N’aime plus, ne sent rien, n’a plus de part au jour,

Elle est encore vivante et encore sensible,

A mon affection sera plus accessible.

 

Syllar.

 

L’aimez-vous jusqu’au point de violer la loi ?

 

Le Roi.

 

Tu sais que la justice est au dessous du Roi,

La raison défaillant, la violence est bonne,

A qui sait bien user des droits d’une couronne.

 

Syllar.

 

Mais toujours vous savez que L’équité vaut mieux.

 

Le Roi

 

Les grands Rois doivent vivre à l’exemple des Dieux.

 

Syllar.

 

Aussi vous ont-ils faits leurs lieutenants en terre.

 

Le Roi.

 

Leur colère a son gré fait tomber le tonnerre,

Et quoi qu’ils soient portés ce semble à nous chérir,

Pour montrer leur puissance ils nous font tous mourir

Et moi, je tiens du Ciel ma meilleure partie,

Mon âme avec les Dieux a de la sympathie, j’aime que tout me craigne et crois que le trépas,

Toujours est juste a ceux qui ne me plaisent pas,

Pyrame est en ce rang, ca mort est légitime,

Car déplaire a son Roi, c’est avoir fait un crime,

Il n’est pas innocent. Ceux qui la loi du sort

Rend mal voulus du Prince ils sont dignes de mort,

Mon amour l’a conclu : Ce Tyran implacable

En donne avec moi l’arrêt irrévocable,

Il sera ma victime et je jure devant

qu’aucun ait jeté l’œil sur le Soleil levant,

D’eusse-je par ma main exécuter ma haine,

son trépas résolut me tirera de peine

Ici me fera voir cet acte officieux,

Celui de tous les miens qui m’aime a le mieux,

Ici dois-je tirer une preuve assurée,

De la fidélité qu’on ma cent fois iurée.

 

Syllar.

 

Le temps et la raison pourraient-ils point ôter

Ces violents désirs ?

 

Le Roi.

 

Rien que les augmenter,

Le temps et la raison feront du feu la glace,

Et m’ôteront plutôt le cœur hors de sa place.

 

Syllar.

 

Puis que c’est un dessein qu’on ne peut divertir

A quel prix que ce soit il en faut donc sortir,

Sire, me voici l’âme et la main toute preste.

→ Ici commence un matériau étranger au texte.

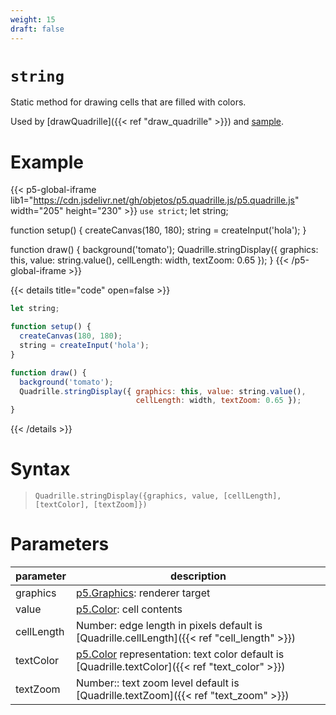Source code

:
 ```yaml
---
weight: 15
draft: false
---
```


# `string`

Static method for drawing cells that are filled with colors.

Used by [drawQuadrille]({{< ref "draw_quadrille" >}}) and [sample](https://objetos.github.io/p5.quadrille.js/docs/visual_computing/sample/).

# Example

{{< p5-global-iframe lib1="https://cdn.jsdelivr.net/gh/objetos/p5.quadrille.js/p5.quadrille.js" width="205" height="230" >}}
`use strict`;
let string;

function setup() {
  createCanvas(180, 180);
  string = createInput('hola');
}

function draw() {
  background('tomato');
  Quadrille.stringDisplay({ graphics: this, value: string.value(), cellLength: width, textZoom: 0.65 });
}
{{< /p5-global-iframe >}}

{{< details title="code" open=false >}}
```js
let string;

function setup() {
  createCanvas(180, 180);
  string = createInput('hola');
}

function draw() {
  background('tomato');
  Quadrille.stringDisplay({ graphics: this, value: string.value(),
                            cellLength: width, textZoom: 0.65 });
}
```
{{< /details >}}

# Syntax

> `Quadrille.stringDisplay({graphics, value, [cellLength], [textColor], [textZoom]})`

# Parameters

| parameter  | description                                                                                 |
|------------|---------------------------------------------------------------------------------------------|
| graphics   | [p5.Graphics](https://p5js.org/reference/#/p5.Graphics): renderer target                    |
| value      | [p5.Color](https://p5js.org/reference/#/p5.Color): cell contents                            |
| cellLength | Number: edge length in pixels default is [Quadrille.cellLength]({{< ref "cell_length" >}}) |
| textColor     | [p5.Color](https://p5js.org/reference/#/p5.Color) representation: text color default is [Quadrille.textColor]({{< ref "text_color" >}}) |
| textZoom      | Number:: text zoom level default is [Quadrille.textZoom]({{< ref "text_zoom" >}})       |
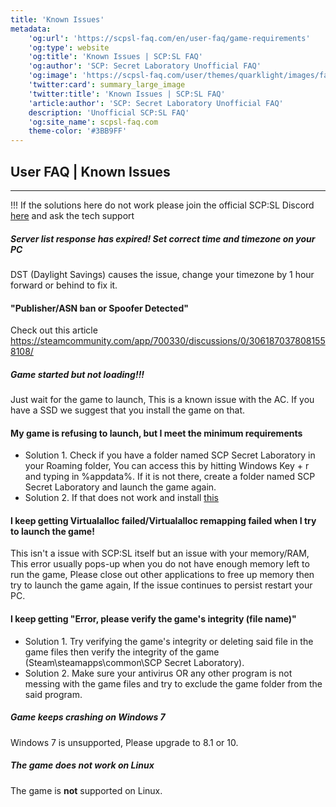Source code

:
 ```yaml
---
title: 'Known Issues'
metadata:
    'og:url': 'https://scpsl-faq.com/en/user-faq/game-requirements'
    'og:type': website
    'og:title': 'Known Issues | SCP:SL FAQ'
    'og:author': 'SCP: Secret Laboratory Unofficial FAQ'
    'og:image': 'https://scpsl-faq.com/user/themes/quarklight/images/favicon.png'
    'twitter:card': summary_large_image
    'twitter:title': 'Known Issues | SCP:SL FAQ'
    'article:author': 'SCP: Secret Laboratory Unofficial FAQ'
    description: 'Unofficial SCP:SL FAQ'
    'og:site_name': scpsl-faq.com
    theme-color: '#3BB9FF'
---
```


<head>
    <script async src="https://arc.io/widget.min.js#fcrqEmJg"></script>
</head>

## User FAQ | Known Issues

***

!!! If the solutions here do not work please join the official SCP:SL Discord [here](discord.gg/scpsl) and ask the tech support

##### **Server list response has expired! Set correct time and timezone on your PC**
DST (Daylight Savings) causes the issue, change your timezone by 1 hour forward or behind to fix it.


#### **"Publisher/ASN ban or Spoofer Detected"**
Check out this article https://steamcommunity.com/app/700330/discussions/0/3061870378081558108/


##### **Game started but not loading!!!**
Just wait for the game to launch, This is a known issue with the AC. If you have a SSD we suggest that you install the game on that.


#### **My game is refusing to launch, but I meet the minimum requirements**
 * Solution 1. Check if you have a folder named SCP Secret Laboratory in your Roaming folder, You can access this by hitting Windows Key + r and typing in %appdata%. If it is not there, create a folder named SCP Secret Laboratory and launch the game again.
 * Solution 2. If that does not work and install [this](https://aka.ms/vs/16/release/vc_redist.x64.exe)




#### **I keep getting Virtualalloc failed/Virtualalloc remapping failed when I try to launch the game!**
This isn't a issue with SCP:SL itself but an issue with your memory/RAM, This error usually pops-up when you do not have enough memory left to run the game, Please close out other applications to free up memory then try to launch the game again, If the issue continues to persist restart your PC.


#### **I keep getting "Error, please verify the game's integrity (file name)"**
* Solution 1. Try verifying the game's integrity or deleting said file in the game files then verify the integrity of the game (Steam\steamapps\common\SCP Secret Laboratory). 
* Solution 2. Make sure your antivirus OR any other program is not messing with the game files and try to exclude the game folder from the said program. 


##### **Game keeps crashing on Windows 7**
Windows 7 is unsupported, Please upgrade to 8.1 or 10.


##### **The game does not work on Linux**
The game is **not** supported on Linux.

A quoi que vos desseins aient destiné ma tête.

 

Le Roi.

 

Comment tu me parviens, ha ! véritablement

Je vois bien que tu veux m’obliger doublement,

Un plaisir est plus grand qui vient sans qu’on y pense,

Qui souffre qu’on demande a pris sa récompense,

Même quand le besoin de nos désirs pressez

A qui fait le sourd, se fait entendre assez.

 

Syllar.

 

Je m’en vais de ce pas vaquer à l’entreprise.

 

Le Roi.

 

Ô, qu’en ton amitié le Ciel me favorise.

 

Syllar.

 

Dans deux heures d’ici nous mettrons la main.

 

Le Roi.

 

Il est vrai qu’il vaut mieux avoir aujourd’hui que demain

Je ne te parle point encore du salaire.

 

Syllar.

 

Sire, tout mon espoir est l’honneur de vous plaire.

 

Le Roi.

 

Je sais que tout service est digne de loyer.

 

Syllar.

 

Il sait bien comme il faut les hommes employer,

Une telle action dessus le gain se fonde,

C’est le plus libéral de tous les Rois du monde,

Il en est mieux servi. L’argent a des ressorts

Qui sont aller part tout nos esprits et nos corps.